Task goal →
Can you reproduce, word for word, the text that accompanies every one of the items below, leaving the pictures out of your answer?

Source data →

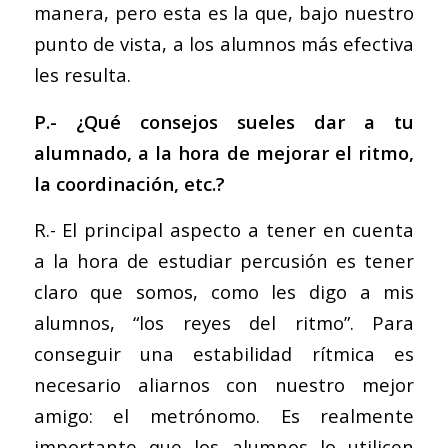
manera, pero esta es la que, bajo nuestro
punto de vista, a los alumnos más efectiva
les resulta.
P.- ¿Qué consejos sueles dar a tu
alumnado, a la hora de mejorar el ritmo,
la coordinación, etc.?
R.- El principal aspecto a tener en cuenta
a la hora de estudiar percusión es tener
claro que somos, como les digo a mis
alumnos, “los reyes del ritmo”. Para
conseguir una estabilidad rítmica es
necesario aliarnos con nuestro mejor
amigo: el metrónomo. Es realmente
importante que los alumnos lo utilicen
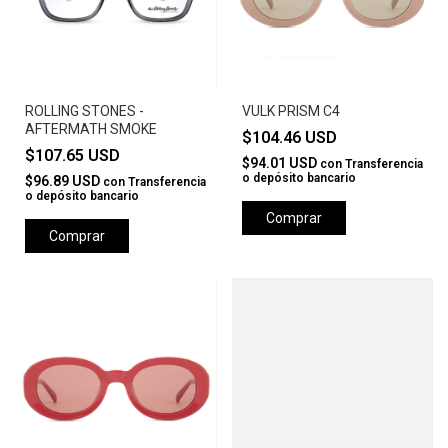
ROLLING STONES -
VULK PRISM C4
AFTERMATH SMOKE
$104.46 USD
$107.65 USD
$94.01 USD
con
Transferencia
o depósito bancario
$96.89 USD
con
Transferencia
o depósito bancario
Comprar
Comprar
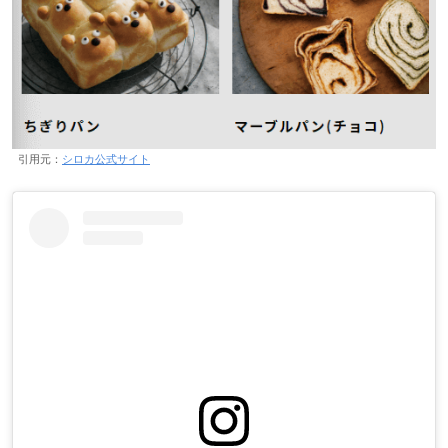
引用元：
シロカ公式サイト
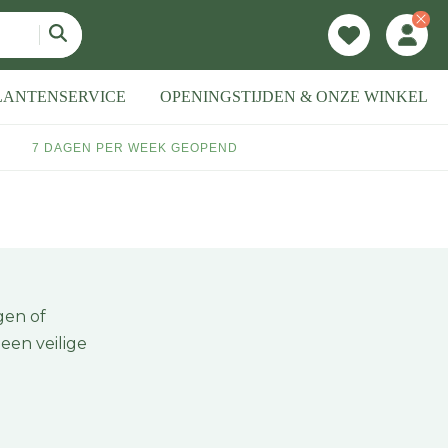
LANTENSERVICE
OPENINGSTIJDEN & ONZE WINKEL
7 DAGEN PER WEEK GEOPEND
gen of
een veilige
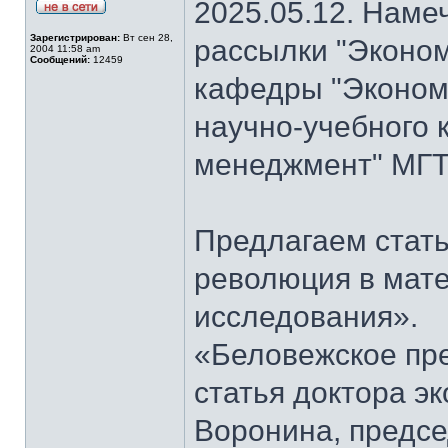
2025.05.12. Наме
Зарегистрирован:
Вт сен 28,
рассылки "Эконом
2004 11:58 am
Сообщений:
12459
кафедры "Экономи
научно-учебного 
менеджмент" МГТ
Предлагаем стать
революция в мат
исследования».
«Беловежское пре
статья доктора э
Воронина, предсе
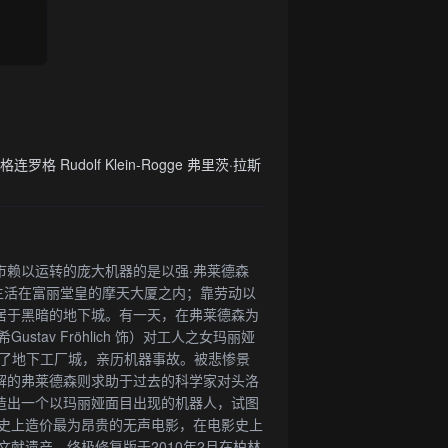
度·格连罗格 Rudolf Klein-Rogge 弗里茨·拉斯
市赖以运转的庞大机器的是以强·弗莱德森
，他们生活在富丽堂皇的摩天大厦之内；靠劳动以
居于黑暗的地下城。有一天，在弗莱德森为
tav Fröhlich 饰）对工人之女玛丽娅
随她进入了地下工厂城，亲历机器事故。被悲惨景
解的弗莱德森则求助于过去的科学家对头洛
。洛特汪建造出一个以玛丽娅面目出现的机器人，试图
历史上造价最为昂贵的无声电影，在电影史上
文献遗产，终极修复版于2010年2月在柏林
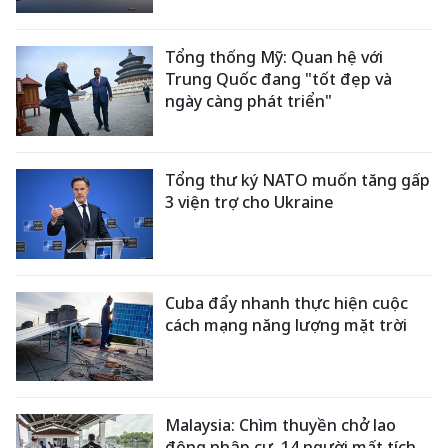
Tổng thống Mỹ: Quan hệ với
Trung Quốc đang "tốt đẹp và
ngày càng phát triển"
Tổng thư ký NATO muốn tăng gấp
3 viện trợ cho Ukraine
Cuba đẩy nhanh thực hiện cuộc
cách mạng năng lượng mặt trời
Malaysia: Chìm thuyền chở lao
động nhập cư, 14 người mất tích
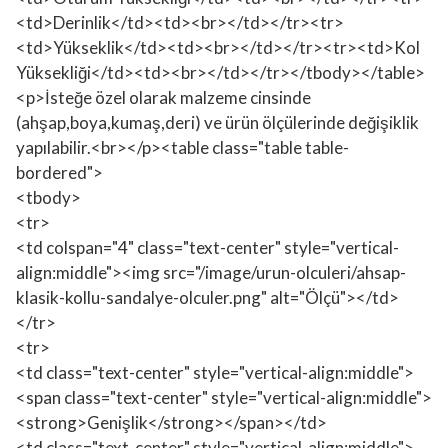
<td>Derinlik</td><td><br></td></tr><tr>
<td>Yükseklik</td><td><br></td></tr><tr><td>Kol
Yüksekliği</td><td><br></td></tr></tbody></table>
<p>İsteğe özel olarak malzeme cinsinde
(ahşap,boya,kumaş,deri) ve ürün ölçülerinde değişiklik
yapılabilir.<br></p><table class="table table-
bordered">
<tbody>
<tr>
<td colspan="4" class="text-center" style="vertical-
align:middle"><img src="/image/urun-olculeri/ahsap-
klasik-kollu-sandalye-olculer.png" alt="Ölçü"></td>
</tr>
<tr>
<td class="text-center" style="vertical-align:middle">
<span class="text-center" style="vertical-align:middle">
<strong>Genişlik</strong></span></td>
<td class="text-center" style="vertical-align:middle">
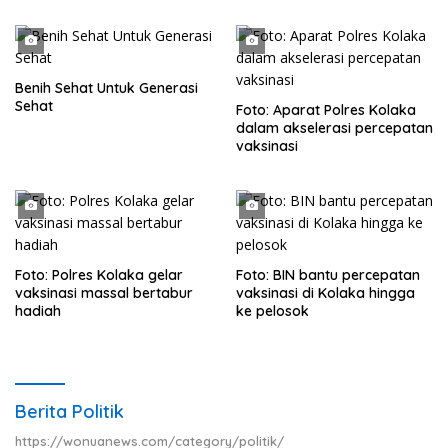
Benih Sehat Untuk Generasi
Sehat
Foto: Aparat Polres Kolaka
dalam akselerasi percepatan
vaksinasi
Foto: Polres Kolaka gelar
Foto: BIN bantu percepatan
vaksinasi massal bertabur
vaksinasi di Kolaka hingga
hadiah
ke pelosok
Berita Politik
https://wonuanews.com/category/politik/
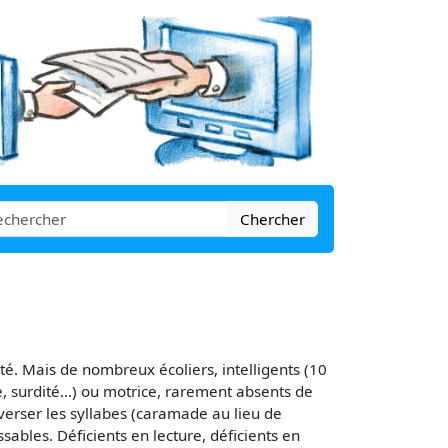
Chercher
ulté. Mais de nombreux écoliers, intelligents (10
, surdité...) ou motrice, rarement absents de
inverser les syllabes (caramade au lieu de
sables. Déficients en lecture, déficients en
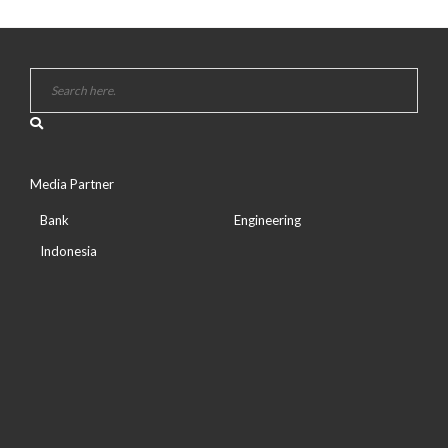
Media Partner
Bank
Engineering
Indonesia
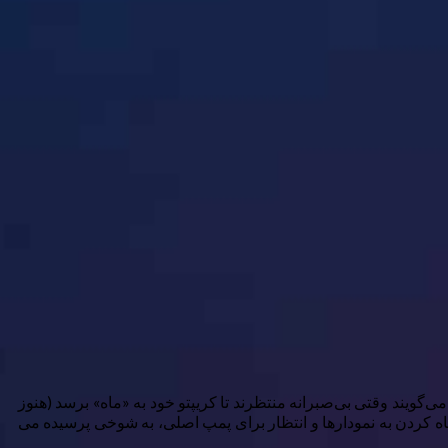
ویند وقتی بی‌صبرانه منتظرند تا کریپتو خود به «ماه» برسد (هنوز
نگاه کردن به نمودارها و انتظار برای پمپ اصلی، به شوخی پرسیده می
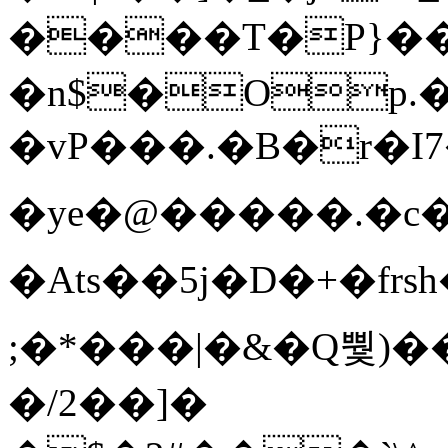
����T�Ρ}�
�n$�Op.
�vP���.�B�r�I7�gp~H
�ye�@��� ��.�c
�Ats��5j�D�+�fr
;�*���|�&�Q뿿)�
�/2��]�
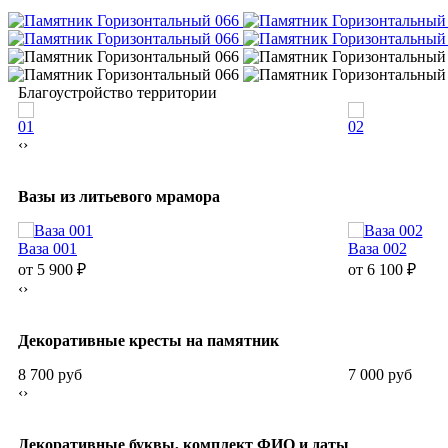
Благоустройство территории
01
02
‹
›
Вазы из литьевого мрамора
Ваза 001
Ваза 002
от 5 900
₽
от 6 100
₽
‹
›
Декоративные кресты на памятник
8 700 руб
7 000 руб
‹
›
Декоративные буквы, комплект ФИО и даты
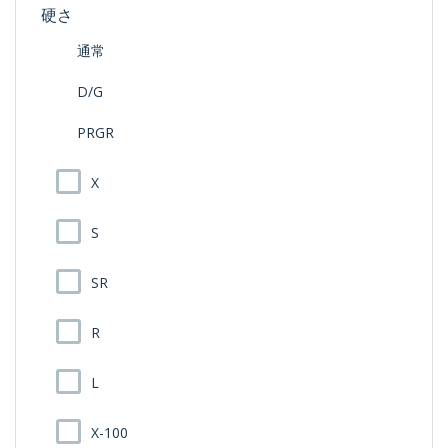
硬さ
通常
D/G
PRGR
X
S
SR
R
L
X-100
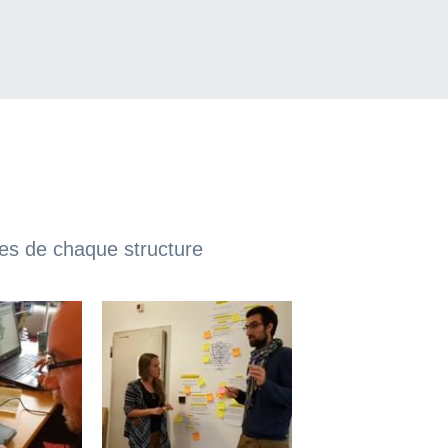
tes de chaque structure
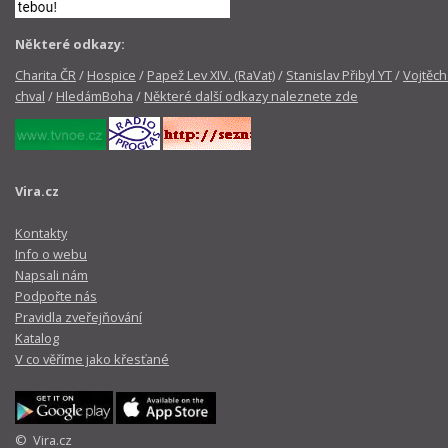
Některé odkazy:
Charita ČR
/
Hospice
/
Papež Lev XIV. (RaVat)
/
Stanislav Přibyl YT
/
Vojtěch
chval
/
HledámBoha
/
Některé další odkazy naleznete zde
Vira.cz
Kontakty
Info o webu
Napsali nám
Podpořte nás
Pravidla zveřejňování
Katalog
V co věříme jako křesťané
© Vira.cz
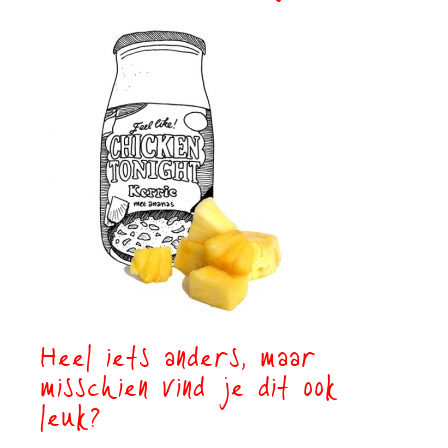
Heel iets anders, maar
misschien vind je dit ook
leuk?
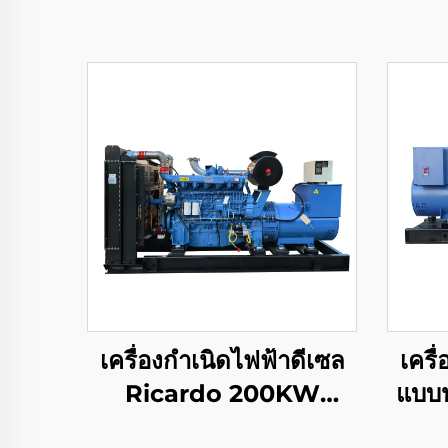
เครื่องกำเนิดไฟฟ้าดีเซล
เครื
Ricardo 200KW
แบบป
คุณภาพสูงและราคา
ว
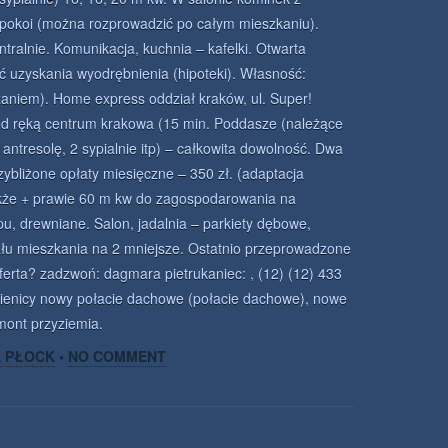
pokoi (można rozprowadzić po całym mieszkaniu).
tralnie. Komunikacja, kuchnia – kafelki. Otwarta
ć uzyskania wyodrębnienia (hipoteki). Własność:
zaniem). Home express oddział kraków, ul. Super!
pod ręką centrum krakowa (15 min. Poddasze (należące
 antresolę, 2 sypialnie itp) – całkowita dowolność. Dwa
rzybliżone opłaty miesięczne – 350 zł. (adaptacja
kże + prawie 60 m kw do zagospodarowania na
pu, drewniane. Salon, jadalnia – parkiety dębowe,
ału mieszkania na 2 mniejsze. Ostatnio przeprowadzone
ferta? zadzwoń: dagmara pietrukaniec: , (12) (12) 433
ienicy nowy połacie dachowe (połacie dachowe), nowe
mont przyziemia.
A PŁOCK
•
NO COMMENT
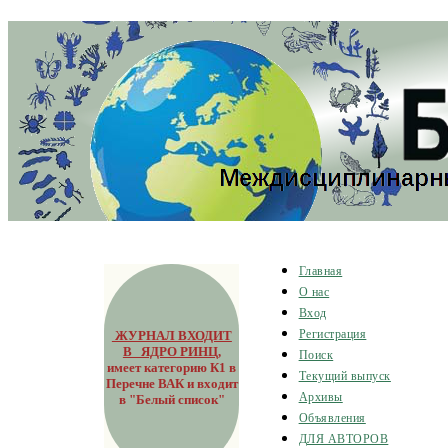
Главная
О нас
Вход
ЖУРНАЛ ВХОДИТ
Регистрация
В ЯДРО РИНЦ
,
Поиск
имеет категорию К1 в
Текущий выпуск
Перечне ВАК и входит
Архивы
в "Белый список"
Объявления
ДЛЯ АВТОРОВ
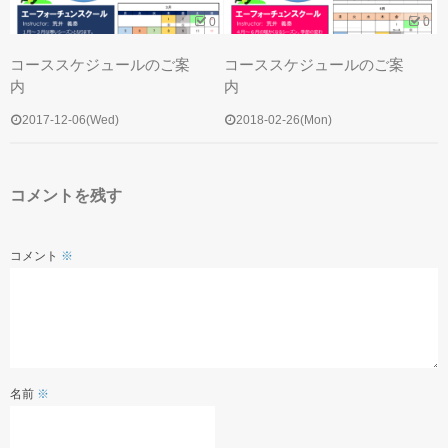
0
0
コーススケジュールのご案
コーススケジュールのご案
内
内
2017-12-06(Wed)
2018-02-26(Mon)
コメントを残す
コメント
※
名前
※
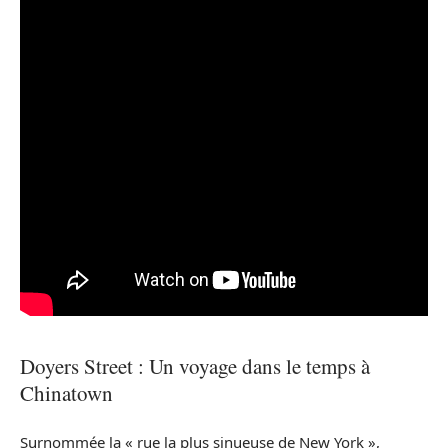
Doyers Street : Un voyage dans le temps à
Chinatown
Surnommée la « rue la plus sinueuse de New York »,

Task solution →
manera, pero esta es la que, bajo nuestro
punto de vista, a los alumnos más efectiva
les resulta.
P.- ¿Qué consejos sueles dar a tu
alumnado, a la hora de mejorar el ritmo,
la coordinación, etc.?
R.- El principal aspecto a tener en cuenta
a la hora de estudiar percusión es tener
claro que somos, como les digo a mis
alumnos, “los reyes del ritmo”. Para
conseguir una estabilidad rítmica es
necesario aliarnos con nuestro mejor
amigo: el metrónomo. Es realmente
importante que los alumnos lo utilicen
ROLLING STONES -
VULK PRISM C4
AFTERMATH SMOKE
$104.46 USD
$107.65 USD
$94.01 USD
con
Transferencia
o depósito bancario
$96.89 USD
con
Transferencia
o depósito bancario
Comprar
Comprar
引用元：
シロカ公式サイト
LANTENSERVICE
OPENINGSTIJDEN & ONZE WINKEL
7 DAGEN PER WEEK GEOPEND
gen of
een veilige
2025.05.12. Наме
Зарегистрирован:
Вт сен 28,
рассылки "Эконом
2004 11:58 am
Сообщений:
12459
кафедры "Экономи
научно-учебного 
менеджмент" МГТ
Предлагаем стать
революция в мат
исследования».
«Беловежское пре
статья доктора э
Воронина, предсе
度·格连罗格 Rudolf Klein-Rogge 弗里茨·拉斯
市赖以运转的庞大机器的是以强·弗莱德森
，他们生活在富丽堂皇的摩天大厦之内；靠劳动以
居于黑暗的地下城。有一天，在弗莱德森为
tav Fröhlich 饰）对工人之女玛丽娅
随她进入了地下工厂城，亲历机器事故。被悲惨景
解的弗莱德森则求助于过去的科学家对头洛
。洛特汪建造出一个以玛丽娅面目出现的机器人，试图
历史上造价最为昂贵的无声电影，在电影史上
文献遗产，终极修复版于2010年2月在柏林
Tổng thống Mỹ: Quan hệ với
Trung Quốc đang "tốt đẹp và
ngày càng phát triển"
Tổng thư ký NATO muốn tăng gấp
3 viện trợ cho Ukraine
Cuba đẩy nhanh thực hiện cuộc
cách mạng năng lượng mặt trời
Malaysia: Chìm thuyền chở lao
động nhập cư, 14 người mất tích
<td>Derinlik</td><td><br></td></tr><tr>
<td>Yükseklik</td><td><br></td></tr><tr><td>Kol
Yüksekliği</td><td><br></td></tr></tbody></table>
<p>İsteğe özel olarak malzeme cinsinde
(ahşap,boya,kumaş,deri) ve ürün ölçülerinde değişiklik
yapılabilir.<br></p><table class="table table-
bordered">
<tbody>
<tr>
<td colspan="4" class="text-center" style="vertical-
align:middle"><img src="/image/urun-olculeri/ahsap-
klasik-kollu-sandalye-olculer.png" alt="Ölçü"></td>
</tr>
<tr>
<td class="text-center" style="vertical-align:middle">
<span class="text-center" style="vertical-align:middle">
<strong>Genişlik</strong></span></td>
<td class="text-center" style="vertical-align:middle">
Benih Sehat Untuk Generasi
Sehat
Foto: Aparat Polres Kolaka
dalam akselerasi percepatan
vaksinasi
Foto: Polres Kolaka gelar
Foto: BIN bantu percepatan
vaksinasi massal bertabur
vaksinasi di Kolaka hingga
hadiah
ke pelosok
Berita Politik
https://wonuanews.com/category/politik/
Chercher
ulté. Mais de nombreux écoliers, intelligents (10
, surdité...) ou motrice, rarement absents de
inverser les syllabes (caramade au lieu de
sables. Déficients en lecture, déficients en
Media Partner
Bank
Engineering
Indonesia
ویند وقتی بی‌صبرانه منتظرند تا کریپتو خود به «ماه» برسد (هنوز
نگاه کردن به نمودارها و انتظار برای پمپ اصلی، به شوخی پرسیده می
����T�Ρ}�
�n$�Op.
�vP���.�B�r�I7�gp~H
�ye�@��� ��.�c
�Ats��5j�D�+�fr
;�*���|�&�Q뿿)�
�/2��]�
Благоустройство территории
01
02
‹
›
Вазы из литьевого мрамора
Ваза 001
Ваза 002
от 5 900
₽
от 6 100
₽
‹
›
Декоративные кресты на памятник
8 700 руб
7 000 руб
‹
›
Декоративные буквы, комплект ФИО и даты
硬さ
通常
D/G
PRGR
X
S
SR
R
L
X-100
tes de chaque structure
Některé odkazy:
Charita ČR
/
Hospice
/
Papež Lev XIV. (RaVat)
/
Stanislav Přibyl YT
/
Vojtěch
chval
/
HledámBoha
/
Některé další odkazy naleznete zde
Vira.cz
Kontakty
Info o webu
Napsali nám
Podpořte nás
Pravidla zveřejňování
Katalog
V co věříme jako křesťané
© Vira.cz
Heel iets anders, maar
misschien vind je dit ook
leuk?
เครื่องกำเนิดไฟฟ้าดีเซล
เครื
Ricardo 200KW
แบบป
คุณภาพสูงและราคา
ว
pokoi (można rozprowadzić po całym mieszkaniu).
tralnie. Komunikacja, kuchnia – kafelki. Otwarta
ć uzyskania wyodrębnienia (hipoteki). Własność:
zaniem). Home express oddział kraków, ul. Super!
pod ręką centrum krakowa (15 min. Poddasze (należące
 antresolę, 2 sypialnie itp) – całkowita dowolność. Dwa
rzybliżone opłaty miesięczne – 350 zł. (adaptacja
kże + prawie 60 m kw do zagospodarowania na
pu, drewniane. Salon, jadalnia – parkiety dębowe,
ału mieszkania na 2 mniejsze. Ostatnio przeprowadzone
ferta? zadzwoń: dagmara pietrukaniec: , (12) (12) 433
ienicy nowy połacie dachowe (połacie dachowe), nowe
mont przyziemia.
A PŁOCK
•
NO COMMENT
Главная
О нас
Вход
ЖУРНАЛ ВХОДИТ
Регистрация
В ЯДРО РИНЦ
,
Поиск
имеет категорию К1 в
Текущий выпуск
Перечне ВАК и входит
Архивы
в "Белый список"
Объявления
ДЛЯ АВТОРОВ
0
0
コーススケジュールのご案
コーススケジュールのご案
内
内
2017-12-06(Wed)
2018-02-26(Mon)
コメントを残す
コメント
※
名前
※
Doyers Street : Un voyage dans le temps à
Chinatown
Surnommée la « rue la plus sinueuse de New York »,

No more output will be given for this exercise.